But no country supported the Russian call for the U.N. to declare Sunday's declaration "null and void," said Sir John Sawers, the British ambassador to the world body.

Secretary-General Ban Ki-moon urged all parties "to refrain from any actions or statements that could endanger peace, incite violence or jeopardize security in Kosovo and the region."

The European Union decided Saturday to launch a mission of about 2,000 police and judicial officers to replace the U.N. mission that has controlled the province since 1999. And U.S. State Department Spokesman Sean McCormack said the United States had "noted" that Kosovo had declared its independence and was reviewing the issue.

Earlier Sunday, President Bush said Kosovo's status must be resolved before the Balkans can become stable.

"We are heartened by the fact that the Kosovo government has clearly proclaimed its willingness and its desire to support Serbian rights in Kosovo," Bush told reporters in Dar-es-Salaam, Tanzania.

Data shown:
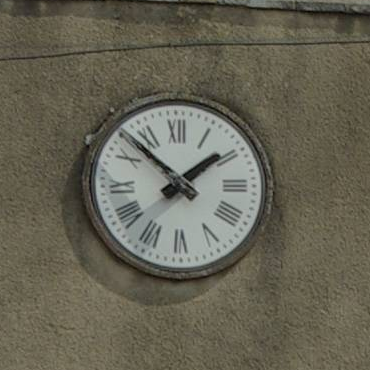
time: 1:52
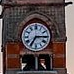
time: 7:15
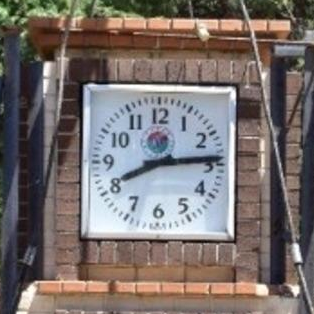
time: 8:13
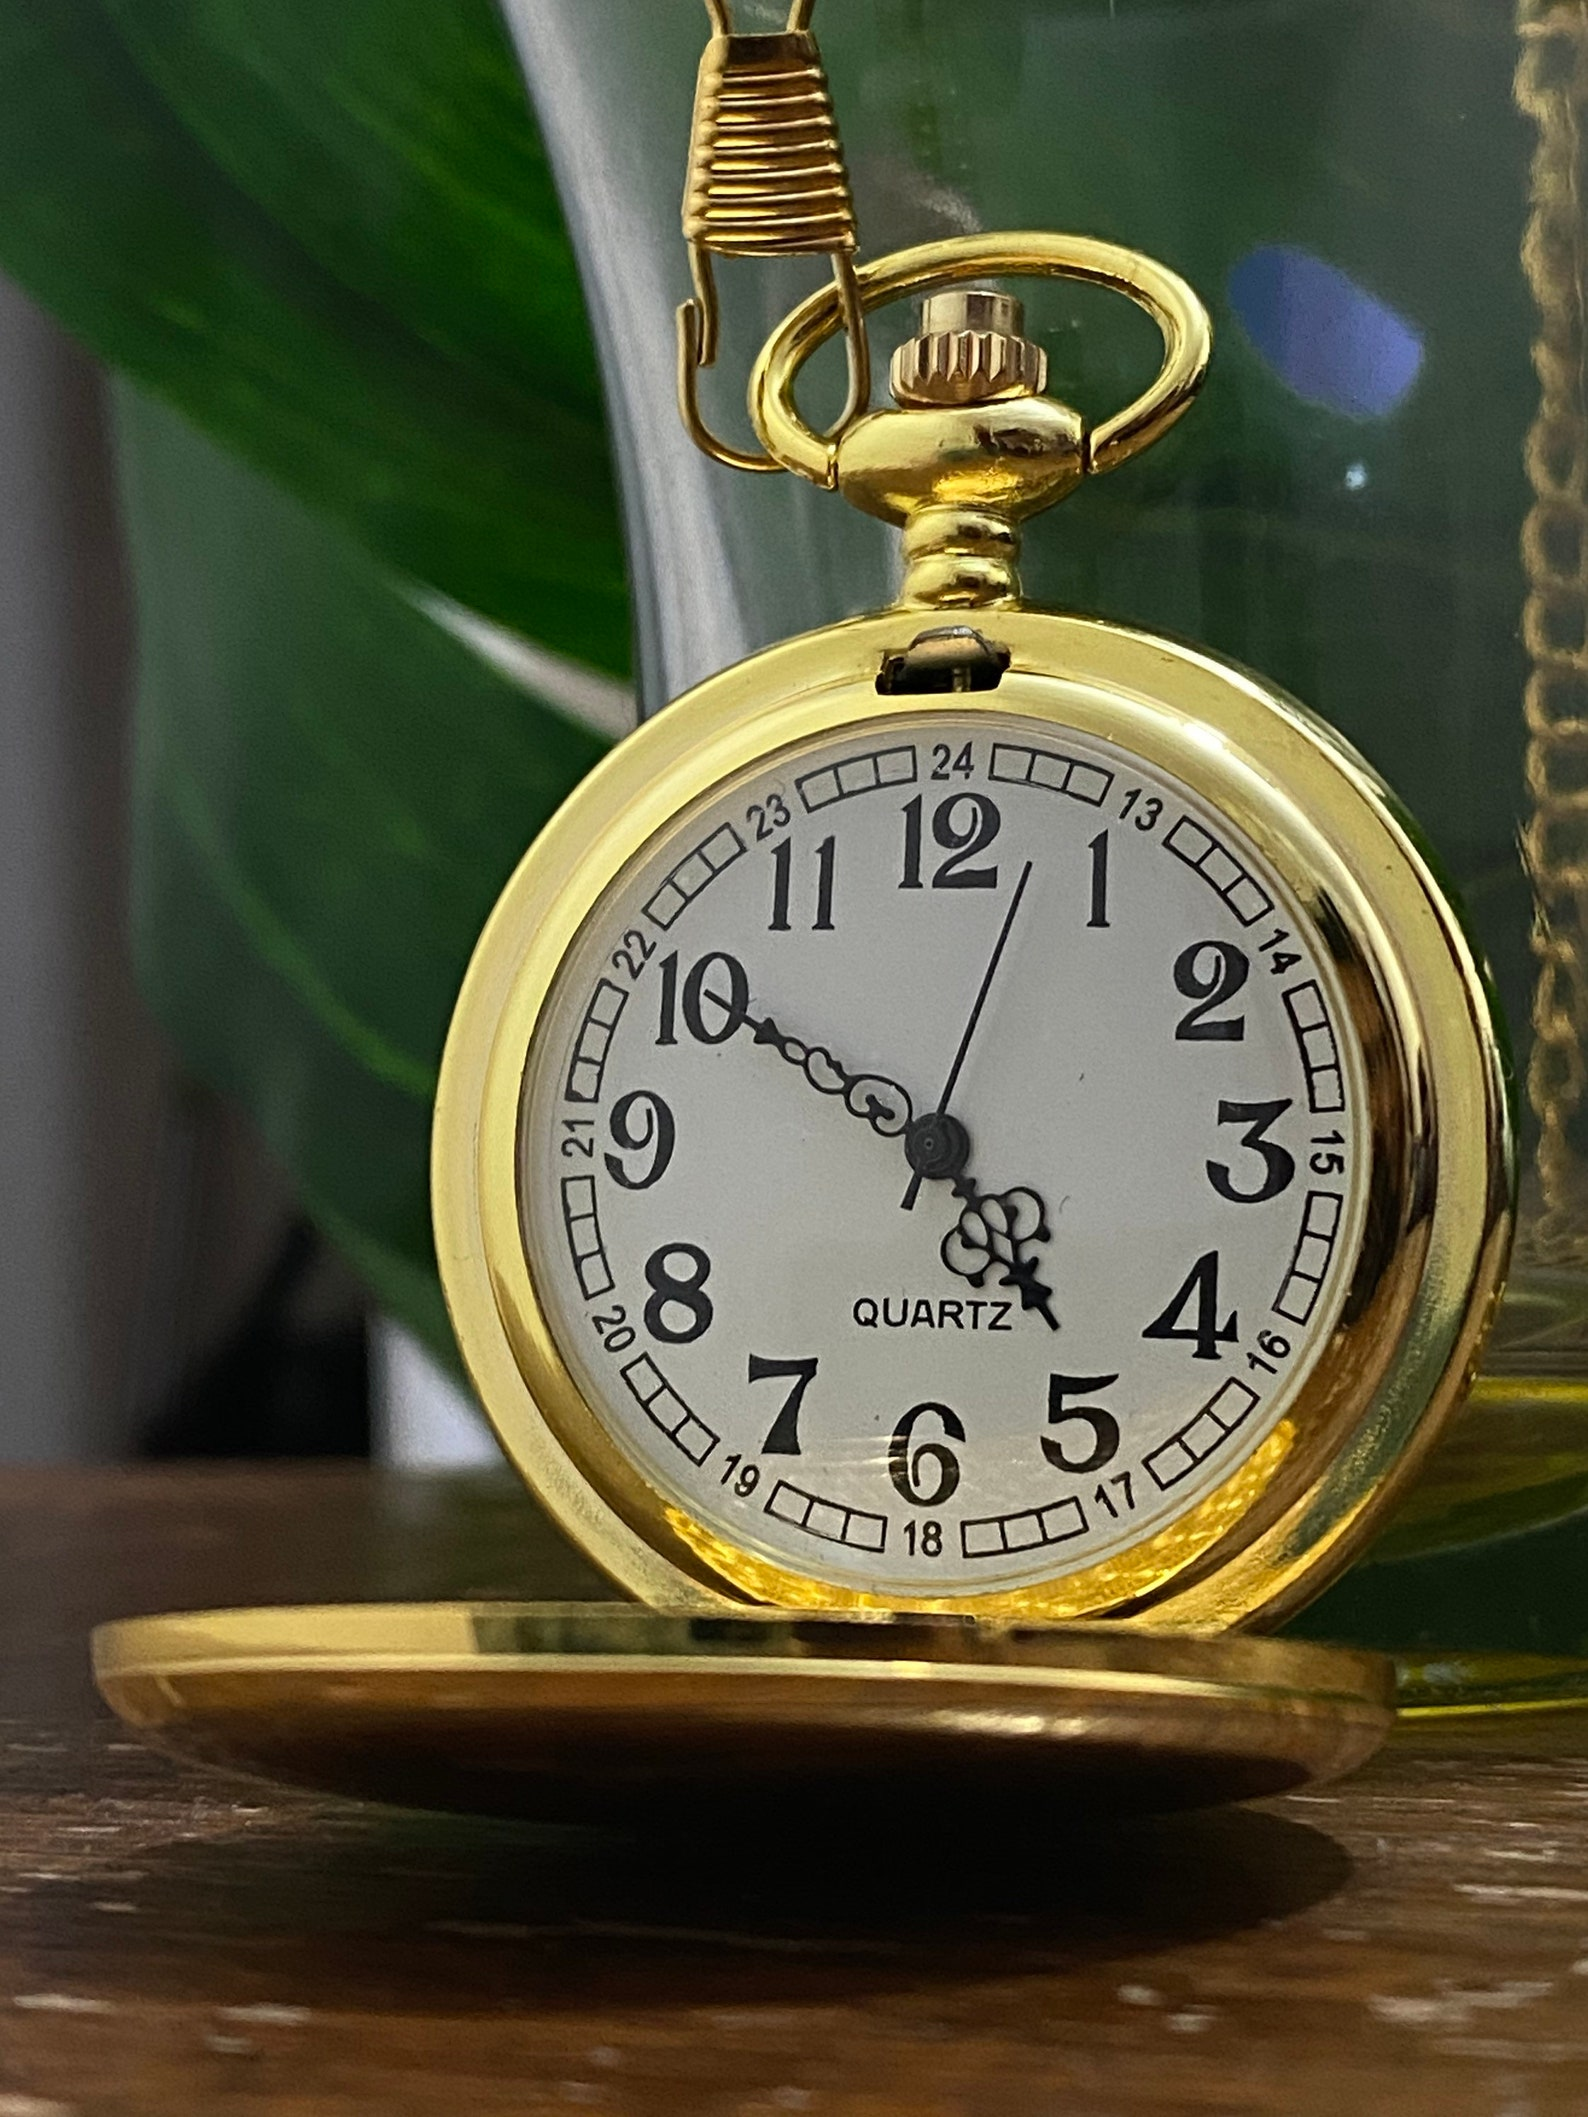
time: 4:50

Exercises to complete:
[a] Decide whether each statement agrees with the excerpt on Kosovo's declaration of independence: (i) the European Union planned a mission of about 2,000 police and judicial officers; (ii) several countries backed Russia's call for the U.N. to void the declaration; (iii) Bush spoke to reporters in Tanzania. Answer yes or no for each and quote the words of the excerpt that settle it.
[b] Write the next few paragraphs of the excerpt on Kosovo's declaration of independence, picking up after its final sentence.
The material plays no part in what is asked here.

Task-by-task answers:
[a]
(i) Yes: "a mission of about 2,000 police and judicial officers"
(ii) No: "no country supported the Russian call for the U.N. to declare Sunday's declaration "null and void""
(iii) Yes: "Bush told reporters in Dar-es-Salaam, Tanzania."

[b]
The United States and many of its European allies support a plan negotiated by former Finnish President Maarti Ahtisaari that would give Kosovo limited statehood under international supervision.

But Russia, which has fought two wars against separatist rebels in its southwestern republic of Chechnya, said U.S. and European support for Kosovo's independence could lead to an "uncontrollable crisis" in the Balkans.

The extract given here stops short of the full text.